▶ Passage shown:
As discussed in the scikit-image documentation, the finite-difference approximations of the gradient computed by different operators are different. For example, the Sobel filter in general performs better than the Prewitt filter, whereas the Scharr filter results in a less rotational variance than the Sobel filter. The following code block applies different edge detector filters on the golden gate gray-scale image, and shows the gradient magnitudes obtained:

im = rgb2gray(imread('../images/goldengate.jpg')) # RGB image to gray scale
#im = rgb2gray(imread('../images/me.jpg'))
#im = rgb2gray(imread('../images/zebras.jpg'))
pylab.gray()
pylab.figure(figsize=(20,24))
pylab.subplot(3,2,1), plot_image(im, 'original')
edges = filters.roberts(im)
pylab.subplot(3,2,2), plot_image(edges, 'roberts')
edges = filters.scharr(im)
pylab.subplot(3,2,3), plot_image(edges, 'scharr')
edges = filters.sobel(im)
pylab.subplot(3,2,4), plot_image(edges, 'sobel')
edges = filters.prewitt(im)
pylab.subplot(3,2,5), plot_image(edges, 'prewitt')
edges = np.clip(filters.laplace(im), 0, 1)
pylab.subplot(3,2,6), plot_image(edges, 'laplace')
pylab.subplots_adjust(wspace=0.1, hspace=0.1)
pylab.show()

<matplotlib.figure.Figure at 0x7fbbb2185198>

png

Again, a post-processing step for edge detection is non-maximum suppression that thins the (thick) edges obtained using the first order derivatives; we have not previously done this operation. In the next section, as we shall see, a more advanced state-of-the-art edge detector, Canny, does it automatically.

The Canny edge detector with scikit-image

The Canny edge detector is a popular edge detection algorithm, developed by John F. Canny. This algorithm has the following multiple steps:

Smoothing/noise reduction: The edge detection operation is sensitive to noise. Hence, at the very outset, a 5 x 5 Gaussian filter is used to remove noise from the image.
Computing magnitude and orientation of the gradient: The Sobel horizontal and vertical filters are then applied to the image to compute the edge gradient magnitude and direction for each pixel, as discussed previously. The gradient angle (direction) computed is then rounded to one of four angles representing horizontal, vertical, and two diagonal directions for each pixel.

▶ The data:
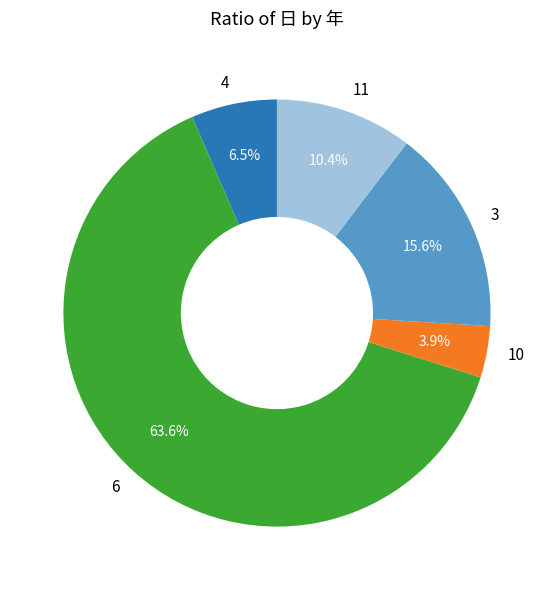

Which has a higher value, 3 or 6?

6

--

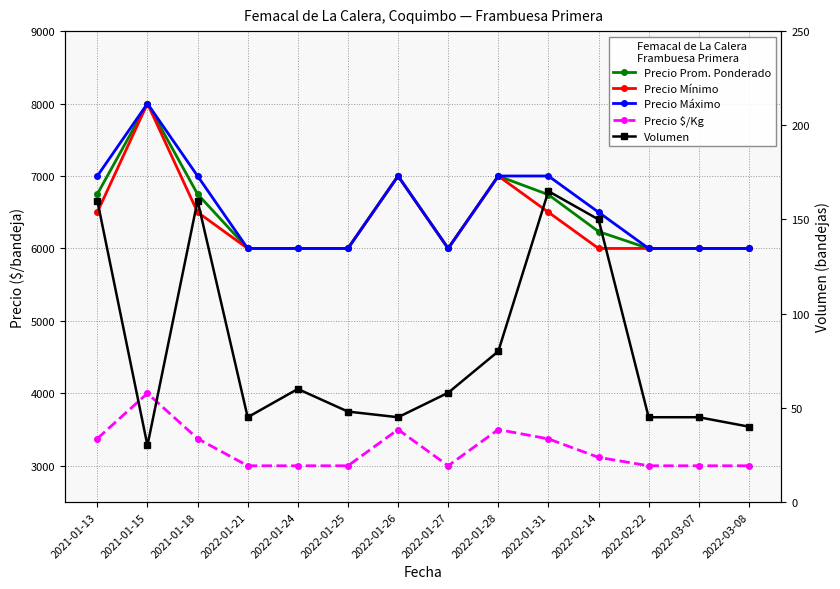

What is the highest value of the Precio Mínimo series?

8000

---

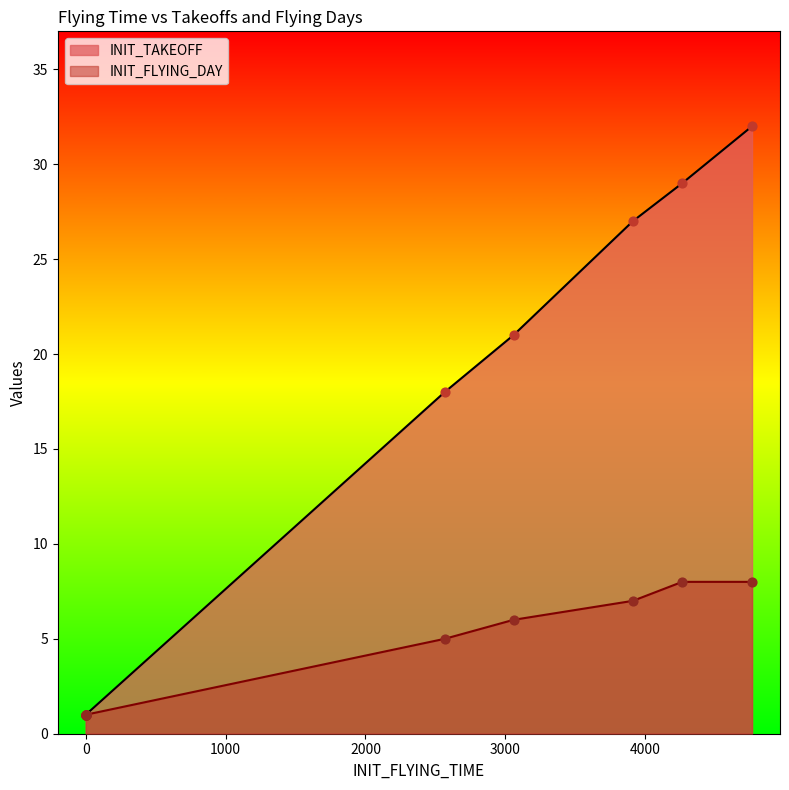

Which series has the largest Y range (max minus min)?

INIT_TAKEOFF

▶ Work instructions:
Write the next part of the passage on edge detection with scikit-image, picking up after its final sentence.

▶ Your response:
Non-maximum suppression: In this step, the edges are thinned – any unwanted pixels which may not constitute an edge are removed. To do this, every pixel is checked if it is a local maximum in its neighborhood in the direction of gradient. As a result, a binary image is obtained with thin edges.
Linking and hysteresis thresholding: In this step, whether all the edges detected are strong edges or not is decided. For this, a couple of (hysteresis) threshold values, min_val and max_val, are used. Sure edges are the ones that have an intensity gradient value higher than max_val. Sure non-edges are the ones that have an intensity gradient value below min_val, and they are discarded. The edges that lie between these two thresholds are classified as edges or non-edges, based on their connectivity. If they are connected to sure-edge pixels, they are considered to be part of edges. Otherwise, they are also discarded. This step also removes small pixel noise (assuming that the edges are long lines).

So finally, the algorithm outputs the strong edges of the image. The following code block shows how the Canny edge detector can be implemented with scikit-image:

The following screenshot shows the output of the previous code; the edges are detected with the Canny filter with different sigma values for the initial Gaussian LPF. As can be seen, with a lower value of sigma, the original image gets less blurred to start with and hence more edges (finer details) can be found:

im = rgb2gray(imread('../images/tiger3.jpg'))
im = ndimage.gaussian_filter(im, 4)
im += 0.05 * np.random.random(im.shape)
edges1 = feature.canny(im)
edges2 = feature.canny(im, sigma=2)
fig, (axes1, axes2, axes3) = pylab.subplots(nrows=1, ncols=3, figsize=(30,
12), sharex=True, sharey=True)
axes1.imshow(im, cmap=pylab.cm.gray), axes1.axis('off'),
axes1.set_title('noisy image', fontsize=50)
axes2.imshow(edges1, cmap=pylab.cm.gray), axes2.axis('off')
axes2.set_title('Canny filter, $\sigma=1$', fontsize=50)
axes3.imshow(edges2, cmap=pylab.cm.gray), axes3.axis('off')
axes3.set_title('Canny filter, $\sigma=3$', fontsize=50)
fig.tight_layout()
pylab.show()

C:\Users\Sandipan.Dey\Anaconda\envs\ana41py35\lib\site-packages\scipy\ndimage\measurements.py:431: FutureWarning: Conversion of the second argument of issubdtype from `int` to `np.signedinteger` is deprecated. In future, it will be treated as `np.int32 == np.dtype(int).type`.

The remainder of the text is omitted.